» **DOCUMENT SEGMENT**
((
# Hexham GC



## Lord Tyrion (Jun 21, 2016)

Played there today in ideal golfing weather. Hexham is a traditional parkland golf course with an imposing clubhouse. It is in a lovely setting in the Tyne Valley area, west of Newcastle. The course is good but not exceptional, a 7.5 out of 10. Part of my criticism could easily be resolved by the greens committee but I suspect they would not be interested. Basically the fairways are cut narrow and the semi is too deep. Way too much time was spent looking for balls just off the fairway sat down in the rough. Quite often we walked past balls and had to double back to find them. This got annoying very quickly.

Get past this, or cut the grass, and the course was good. Some interesting holes, excellent if relatively small greens. All topped off with a lovely closing hole off a raised tee box.

We didn't eat in the clubhouse but we did have a drink and prices were fair. Nice place to be after a round as well.

Would I go back or would I recommend it? If they cut the semi, definitely. If it stayed the same, probably not.

It would be interesting to hear the opinion of others who have played the course to see if the set up is the same all year round.


----------



## rudebhoy (Jun 22, 2016)

sounds like Blackwell Grange in Darlington which I played last week. Nice course but if you went a couple of feet off the fairway, you had to hack it out.

Steak pie was excellent tho!


----------



## Lord Tyrion (Jun 22, 2016)

A good pie can make you forgive an awful lot of things.


----------
))
» **EXERCISE INSTRUCTIONS**
1/ Do these statements agree with the Hexham golf thread? (a) The group ate a meal in the clubhouse. (b) The greens are described as relatively small. (c) The course is rated 8 out of 10. Answer yes or no for each, quoting the words of the thread that decide it.
2/ Can you list the calendar entries from the line containing "after 7 PM?" through the end of the entries as a numbered list, with blank lines and pictures left out?

Dataset items:
((
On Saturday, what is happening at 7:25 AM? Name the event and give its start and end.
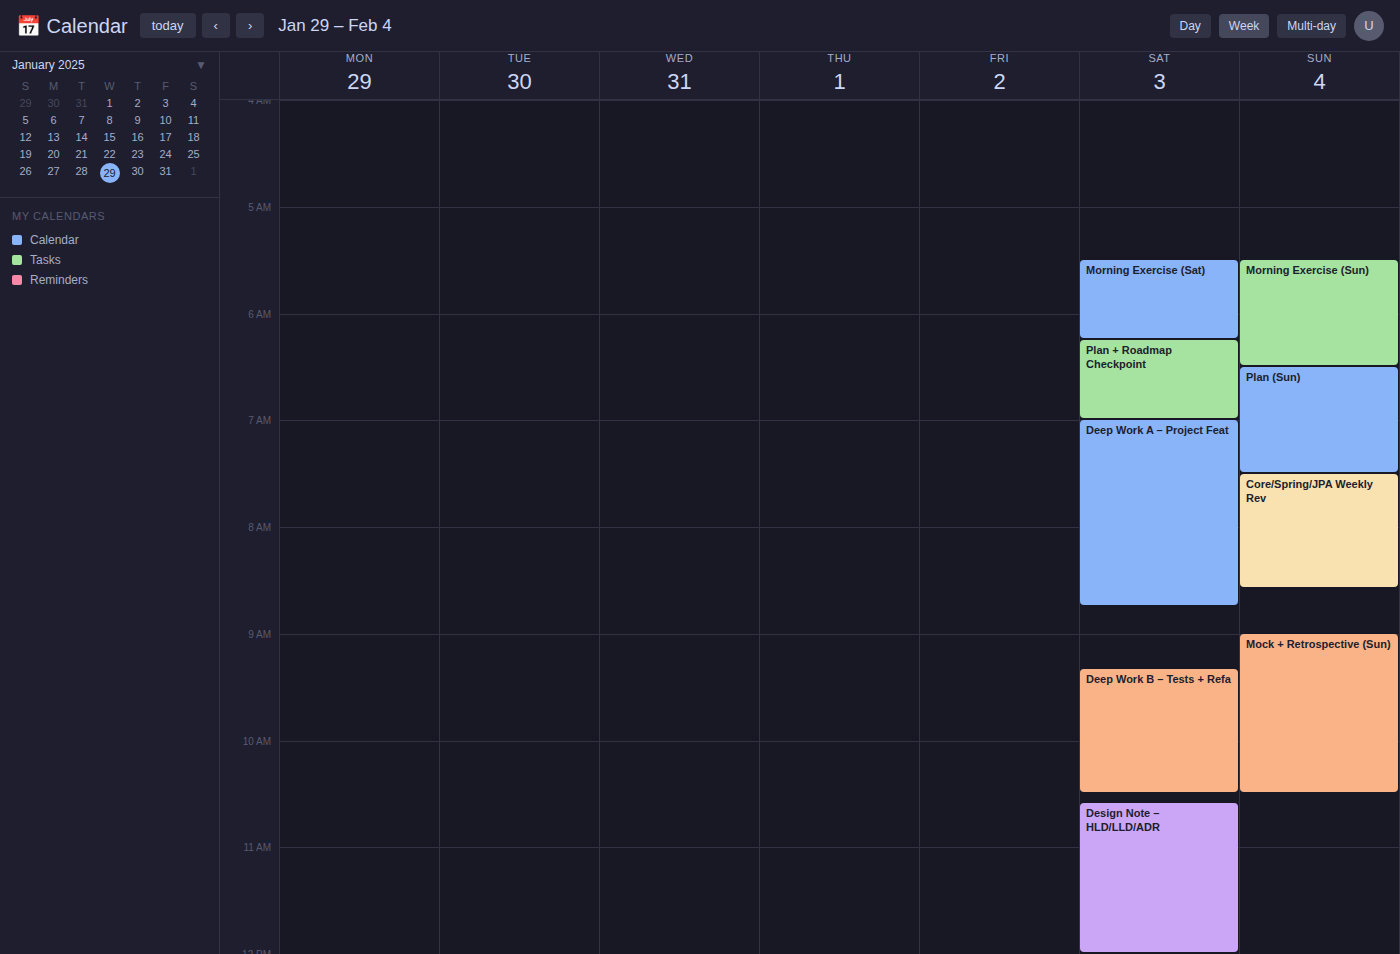
"Deep Work A – Project Feat", 7:00 AM to 8:45 AM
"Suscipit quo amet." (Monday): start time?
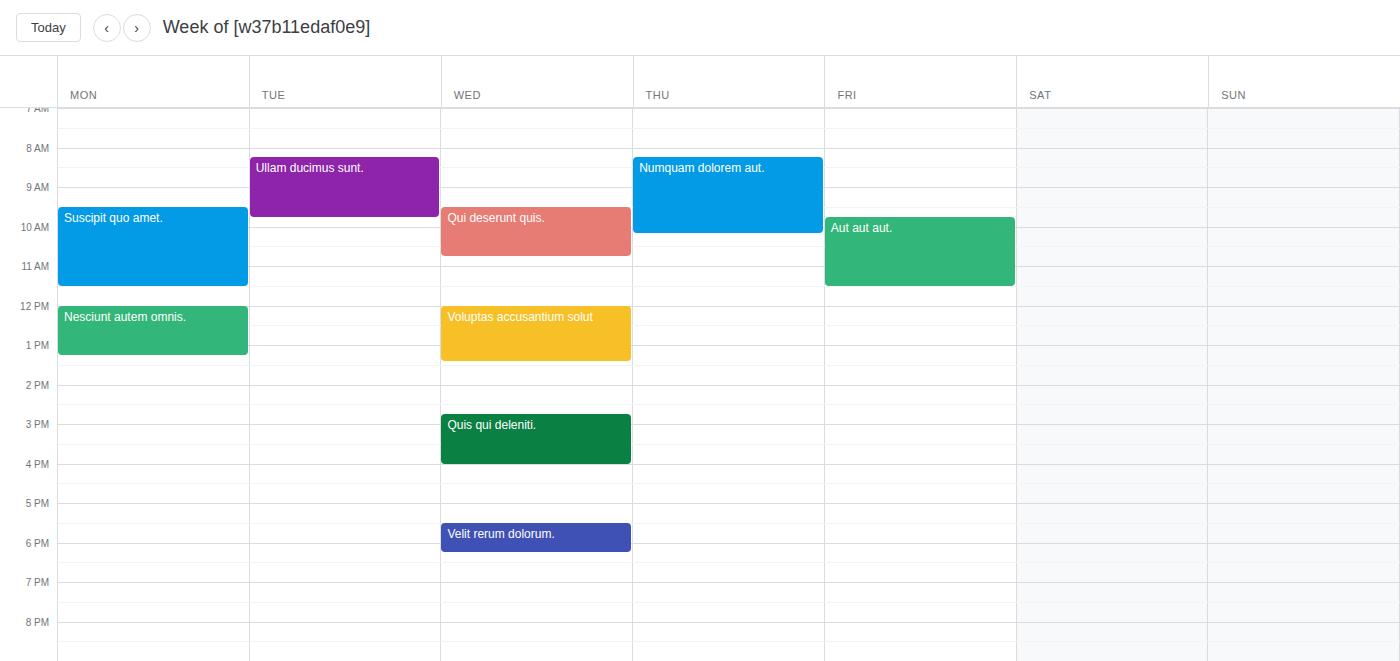
9:30 AM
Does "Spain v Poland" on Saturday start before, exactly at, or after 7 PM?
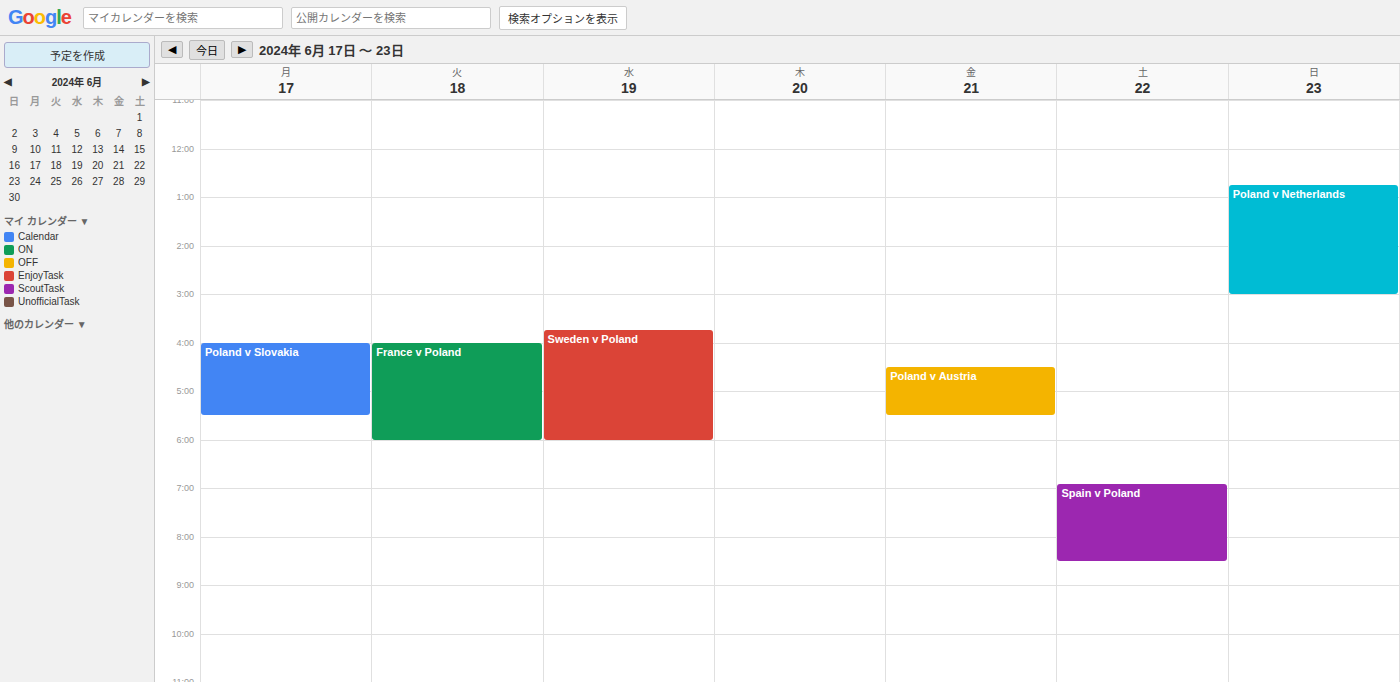
6:55 PM -- before 7 PM, 5 minutes above the 7 PM line.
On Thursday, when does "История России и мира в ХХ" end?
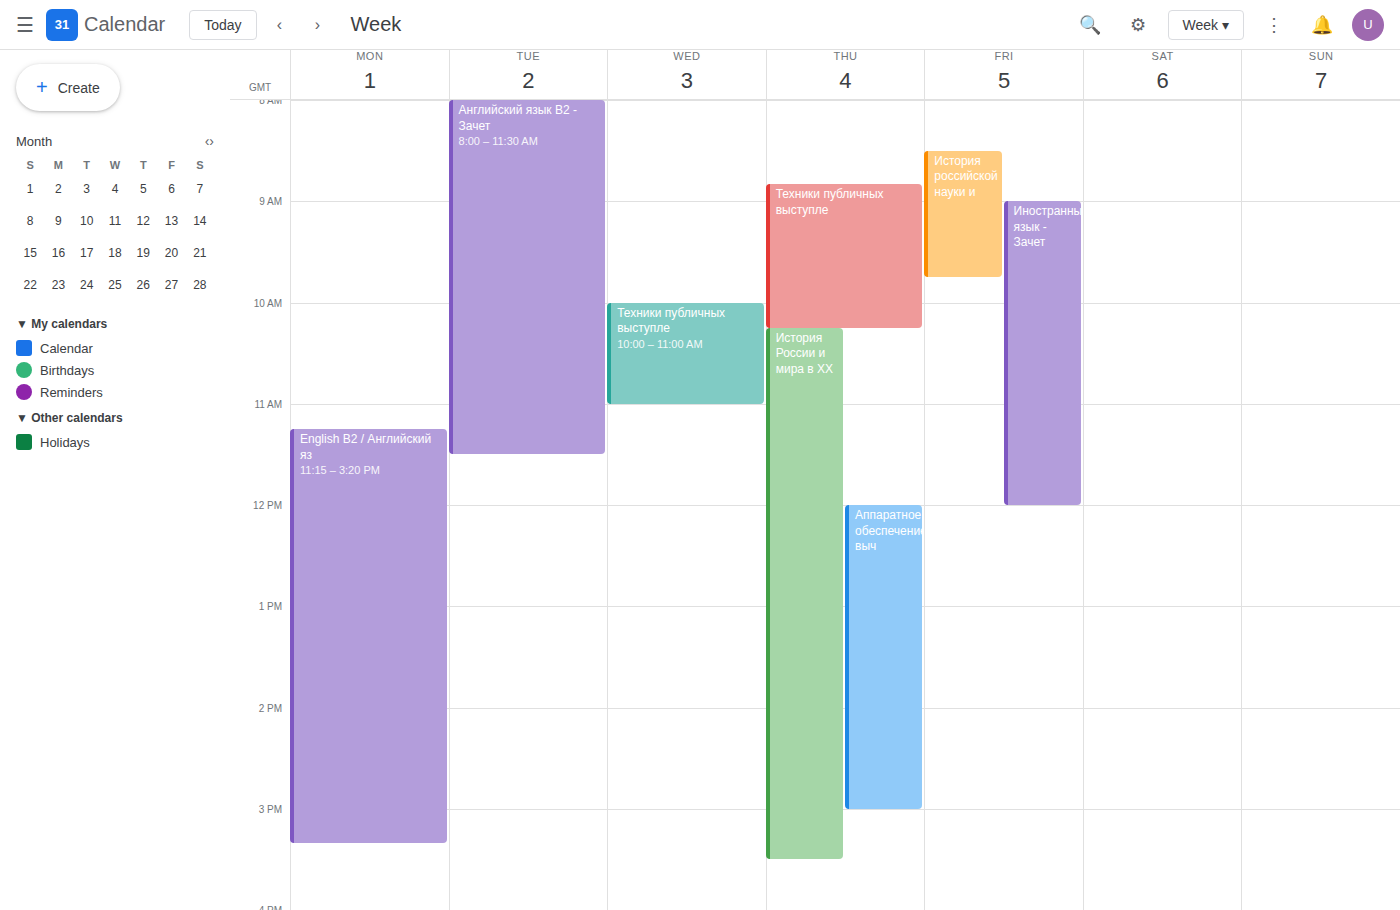
3:30 PM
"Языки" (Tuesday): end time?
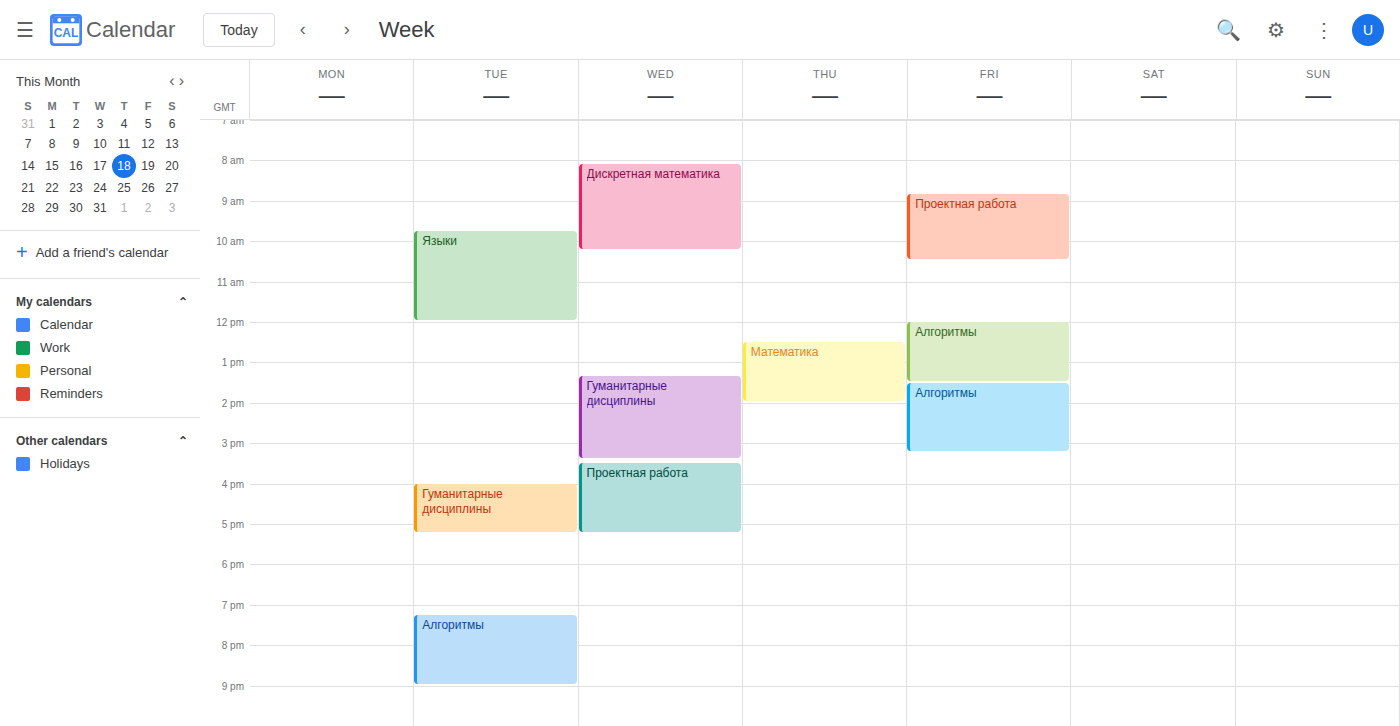
12:00 PM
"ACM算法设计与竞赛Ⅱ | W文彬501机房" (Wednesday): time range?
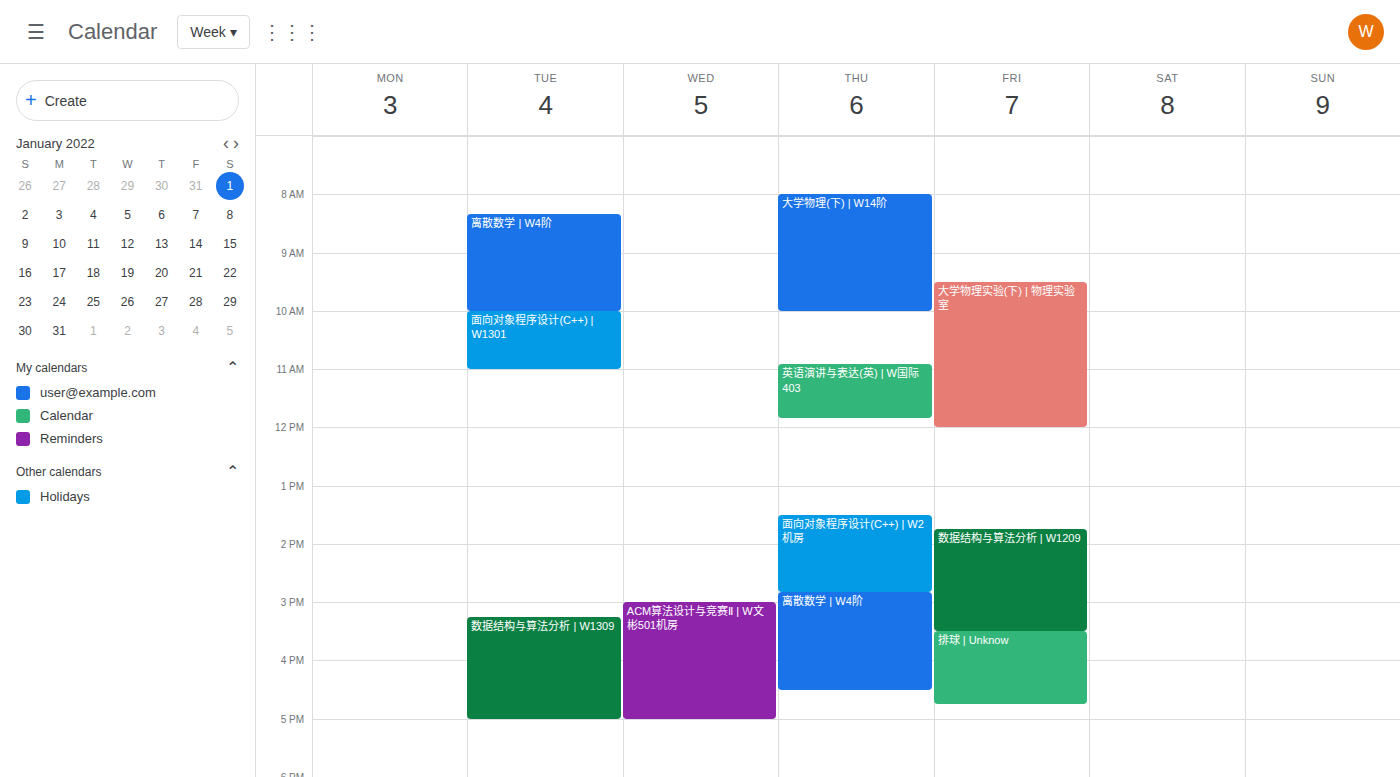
))
» **COMPLETE ANSWERS**
1/
(a) No: "We didn't eat in the clubhouse but we did have a drink and prices were fair."
(b) Yes: "excellent if relatively small greens"
(c) No: "a 7.5 out of 10"

2/
1. Does "Spain v Poland" on Saturday start before, exactly at, or after 7 PM?
2. 6:55 PM -- before 7 PM, 5 minutes above the 7 PM line.
3. On Thursday, when does "История России и мира в ХХ" end?
4. 3:30 PM
5. "Языки" (Tuesday): end time?
6. 12:00 PM
7. "ACM算法设计与竞赛Ⅱ | W文彬501机房" (Wednesday): time range?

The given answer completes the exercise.